Updated: Jun 16, 2022
Note from Kerstin - Today’s guest blogger is my amazing sister Sarah. Her story is a moving example of the mission of Vivid Cottage to spread joy. Take it away, Sarah!
by Sarah Warner Lister
In 2016 my life was turned upside down when I was quite unexpectedly diagnosed with Acute Myloid Leukemia and admitted to a cancer unit for 127 days. There were some pretty strict protocols in place to protect vulnerable immunocompromised patients like me. I could have no more than 2 visitors at a time and they had to be over the age of 18 (meaning my 3 and 8 year old boys were not allowed to visit me which still brings tears to my eyes as I type this.)
It was a pretty cold and sterile environment (which is a good thing for killing off cancer cells but lousy for relaxing.) I was also not allowed to have any live plants or flowers in my room which are the typical go-to "get-well” gestures offered to someone staying in a hospital.
But people could send cards. And they did. Literally, hundreds of them. (Honestly, I am still a bit overwhelmed when I think of all the gorgeous cards that were mailed to me and my family that year.)

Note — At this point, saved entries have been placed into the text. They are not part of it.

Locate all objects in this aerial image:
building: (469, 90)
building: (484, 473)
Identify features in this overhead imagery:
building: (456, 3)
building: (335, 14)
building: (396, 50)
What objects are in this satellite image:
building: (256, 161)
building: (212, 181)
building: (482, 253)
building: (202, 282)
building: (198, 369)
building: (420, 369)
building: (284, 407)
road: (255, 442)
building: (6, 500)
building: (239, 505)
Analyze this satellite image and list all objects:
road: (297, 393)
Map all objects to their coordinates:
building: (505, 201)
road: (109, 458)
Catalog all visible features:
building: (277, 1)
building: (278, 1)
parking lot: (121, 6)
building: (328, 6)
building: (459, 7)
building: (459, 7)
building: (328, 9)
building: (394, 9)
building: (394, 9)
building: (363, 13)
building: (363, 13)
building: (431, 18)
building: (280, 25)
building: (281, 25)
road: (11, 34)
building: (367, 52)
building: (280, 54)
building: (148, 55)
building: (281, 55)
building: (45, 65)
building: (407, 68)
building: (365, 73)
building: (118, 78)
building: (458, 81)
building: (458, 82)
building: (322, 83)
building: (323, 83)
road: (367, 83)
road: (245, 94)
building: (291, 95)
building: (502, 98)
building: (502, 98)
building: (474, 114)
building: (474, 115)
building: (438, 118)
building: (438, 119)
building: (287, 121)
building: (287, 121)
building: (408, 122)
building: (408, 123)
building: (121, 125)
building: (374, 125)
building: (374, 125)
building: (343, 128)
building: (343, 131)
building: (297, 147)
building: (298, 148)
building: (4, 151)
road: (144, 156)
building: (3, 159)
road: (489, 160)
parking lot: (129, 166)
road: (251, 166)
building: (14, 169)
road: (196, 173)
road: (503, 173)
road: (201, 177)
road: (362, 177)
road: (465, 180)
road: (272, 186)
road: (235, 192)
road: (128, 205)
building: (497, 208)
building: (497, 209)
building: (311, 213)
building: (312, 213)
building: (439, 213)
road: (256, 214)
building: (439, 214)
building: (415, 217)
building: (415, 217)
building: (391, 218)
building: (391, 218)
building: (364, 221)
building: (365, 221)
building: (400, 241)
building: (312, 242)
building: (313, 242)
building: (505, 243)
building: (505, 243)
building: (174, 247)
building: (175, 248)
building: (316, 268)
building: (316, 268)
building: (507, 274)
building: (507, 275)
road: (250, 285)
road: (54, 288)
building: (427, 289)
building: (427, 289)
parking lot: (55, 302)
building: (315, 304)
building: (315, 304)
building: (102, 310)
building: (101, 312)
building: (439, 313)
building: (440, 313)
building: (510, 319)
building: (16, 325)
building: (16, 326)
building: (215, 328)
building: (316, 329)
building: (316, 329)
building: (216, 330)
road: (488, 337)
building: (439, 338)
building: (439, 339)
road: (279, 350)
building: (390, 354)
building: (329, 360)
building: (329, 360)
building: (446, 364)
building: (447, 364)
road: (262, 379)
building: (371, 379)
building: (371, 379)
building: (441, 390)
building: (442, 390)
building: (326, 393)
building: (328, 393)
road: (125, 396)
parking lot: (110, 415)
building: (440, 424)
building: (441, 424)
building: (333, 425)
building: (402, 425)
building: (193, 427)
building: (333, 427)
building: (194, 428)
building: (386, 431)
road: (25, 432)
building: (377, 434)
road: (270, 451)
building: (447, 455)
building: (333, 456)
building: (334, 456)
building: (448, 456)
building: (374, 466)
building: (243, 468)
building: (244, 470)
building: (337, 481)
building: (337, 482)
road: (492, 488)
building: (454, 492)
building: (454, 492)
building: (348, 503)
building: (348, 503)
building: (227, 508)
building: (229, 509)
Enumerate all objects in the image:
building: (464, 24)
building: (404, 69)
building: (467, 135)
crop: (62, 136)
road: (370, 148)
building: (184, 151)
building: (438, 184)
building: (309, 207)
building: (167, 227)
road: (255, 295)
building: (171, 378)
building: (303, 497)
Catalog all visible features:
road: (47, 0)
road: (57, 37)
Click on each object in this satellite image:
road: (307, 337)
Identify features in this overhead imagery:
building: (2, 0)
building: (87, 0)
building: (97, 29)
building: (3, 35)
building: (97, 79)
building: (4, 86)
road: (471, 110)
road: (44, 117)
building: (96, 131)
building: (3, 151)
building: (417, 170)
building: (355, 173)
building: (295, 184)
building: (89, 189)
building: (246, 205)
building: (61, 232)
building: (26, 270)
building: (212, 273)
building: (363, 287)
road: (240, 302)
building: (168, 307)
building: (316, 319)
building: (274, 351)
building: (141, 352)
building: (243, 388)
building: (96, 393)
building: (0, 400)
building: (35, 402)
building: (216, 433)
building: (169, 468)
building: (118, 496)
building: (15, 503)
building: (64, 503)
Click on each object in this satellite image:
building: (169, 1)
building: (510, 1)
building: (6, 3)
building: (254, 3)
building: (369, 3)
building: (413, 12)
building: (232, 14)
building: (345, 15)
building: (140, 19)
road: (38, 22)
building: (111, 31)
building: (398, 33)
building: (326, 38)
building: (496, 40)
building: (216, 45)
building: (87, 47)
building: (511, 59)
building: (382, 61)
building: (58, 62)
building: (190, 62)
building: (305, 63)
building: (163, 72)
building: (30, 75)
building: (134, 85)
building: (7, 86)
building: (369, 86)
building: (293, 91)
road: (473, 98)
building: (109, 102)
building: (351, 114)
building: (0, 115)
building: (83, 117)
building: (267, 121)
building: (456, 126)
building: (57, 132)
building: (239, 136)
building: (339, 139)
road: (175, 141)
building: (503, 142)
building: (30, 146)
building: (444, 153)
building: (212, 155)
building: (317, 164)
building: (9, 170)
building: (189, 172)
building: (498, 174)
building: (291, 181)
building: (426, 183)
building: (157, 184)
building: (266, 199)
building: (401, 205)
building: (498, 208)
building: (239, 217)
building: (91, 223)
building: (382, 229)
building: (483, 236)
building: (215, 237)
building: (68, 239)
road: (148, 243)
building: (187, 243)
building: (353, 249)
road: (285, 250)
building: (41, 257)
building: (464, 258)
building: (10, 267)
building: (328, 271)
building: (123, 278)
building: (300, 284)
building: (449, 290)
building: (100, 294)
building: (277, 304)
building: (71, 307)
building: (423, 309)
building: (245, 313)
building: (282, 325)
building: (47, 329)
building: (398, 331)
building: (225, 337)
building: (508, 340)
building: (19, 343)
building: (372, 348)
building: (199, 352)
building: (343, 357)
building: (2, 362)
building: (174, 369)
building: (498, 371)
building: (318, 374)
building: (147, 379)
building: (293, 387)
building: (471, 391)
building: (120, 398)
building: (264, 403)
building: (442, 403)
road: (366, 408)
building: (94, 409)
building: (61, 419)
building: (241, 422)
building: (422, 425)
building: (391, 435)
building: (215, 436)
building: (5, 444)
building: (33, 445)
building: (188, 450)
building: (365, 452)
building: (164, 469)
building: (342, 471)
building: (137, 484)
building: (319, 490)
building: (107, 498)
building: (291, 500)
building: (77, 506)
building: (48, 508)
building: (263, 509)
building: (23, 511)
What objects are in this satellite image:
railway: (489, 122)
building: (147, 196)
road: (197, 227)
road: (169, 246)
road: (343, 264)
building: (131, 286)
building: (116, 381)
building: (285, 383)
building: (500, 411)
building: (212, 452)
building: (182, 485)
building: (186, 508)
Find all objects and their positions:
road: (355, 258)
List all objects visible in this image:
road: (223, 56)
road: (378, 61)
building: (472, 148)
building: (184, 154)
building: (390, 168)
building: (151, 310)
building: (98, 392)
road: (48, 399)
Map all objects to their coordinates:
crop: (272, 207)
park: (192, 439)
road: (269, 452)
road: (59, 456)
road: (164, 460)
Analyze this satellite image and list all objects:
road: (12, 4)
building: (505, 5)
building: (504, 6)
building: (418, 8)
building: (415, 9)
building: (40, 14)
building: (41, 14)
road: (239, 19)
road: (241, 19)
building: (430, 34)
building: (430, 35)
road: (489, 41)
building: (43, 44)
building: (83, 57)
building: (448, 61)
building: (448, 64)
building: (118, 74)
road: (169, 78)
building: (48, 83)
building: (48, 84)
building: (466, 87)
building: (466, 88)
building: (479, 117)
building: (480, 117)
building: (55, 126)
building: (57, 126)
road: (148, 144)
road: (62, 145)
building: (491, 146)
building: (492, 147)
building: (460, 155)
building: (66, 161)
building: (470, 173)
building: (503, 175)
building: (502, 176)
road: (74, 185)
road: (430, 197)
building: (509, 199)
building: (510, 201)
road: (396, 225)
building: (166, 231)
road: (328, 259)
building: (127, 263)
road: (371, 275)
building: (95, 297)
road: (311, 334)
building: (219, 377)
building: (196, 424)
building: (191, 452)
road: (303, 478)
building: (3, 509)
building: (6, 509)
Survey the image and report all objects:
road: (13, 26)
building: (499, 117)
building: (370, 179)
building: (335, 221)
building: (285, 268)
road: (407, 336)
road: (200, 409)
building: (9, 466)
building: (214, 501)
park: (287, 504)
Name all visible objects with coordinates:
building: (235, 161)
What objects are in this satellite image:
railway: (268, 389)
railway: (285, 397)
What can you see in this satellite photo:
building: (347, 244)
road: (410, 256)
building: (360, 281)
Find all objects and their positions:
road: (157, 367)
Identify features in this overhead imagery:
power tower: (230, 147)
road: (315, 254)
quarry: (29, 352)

After a restless night spent on the cool tile of my hospital bathroom floor, I would cherish each time that my mother would visit me with a new handful of cards to open. This ritual became an essential part of my healing process as each image and message delivered hope, strength, encouragement and most importantly love.
I loved opening those hand-written cards from friends, family, co-workers and even a few strangers who had heard about our situation. Each card contained a sincere, heartfelt get-well message which was the next best thing to receiving a big hug (which was another thing I was not allowed to have.)
My sister brought a roll of Scotch tape to my hospital room and within a half an hour the cold white walls were completely covered with cards offering colorful, warm images that delighted me from every angle.
This collection of greeting cards delivered positivity and light through some of my darkest days. Just knowing that I had people near and far cheering me on helped motivate me to get through some incredibly unpleasant medical procedures.
When it was determined that my Leukemia would not be able to stay in remission, I was allowed to come home for a week prior to having a bone marrow transplant. My sister carefully unpacked my hospital room walls and placed all of the cards in a plastic box. A day before I had to return to the hospital we staged a little “photo shoot” where we spread out all of the cards on my living room floor. I sat right down in the center of them literally surrounding me and filling me up with the love, light, and laughter necessary to prepare me for my transplant.
Six years later I continue to hold dear all of the support that was shown to me and my family during that awful time. I remain filled with gratitude for each new day. I also learned first hand that a seemingly small gesture like mailing a card can deliver a powerful dose of comfort to someone going through a tough time.
Sometimes it is totally fine to “think small.”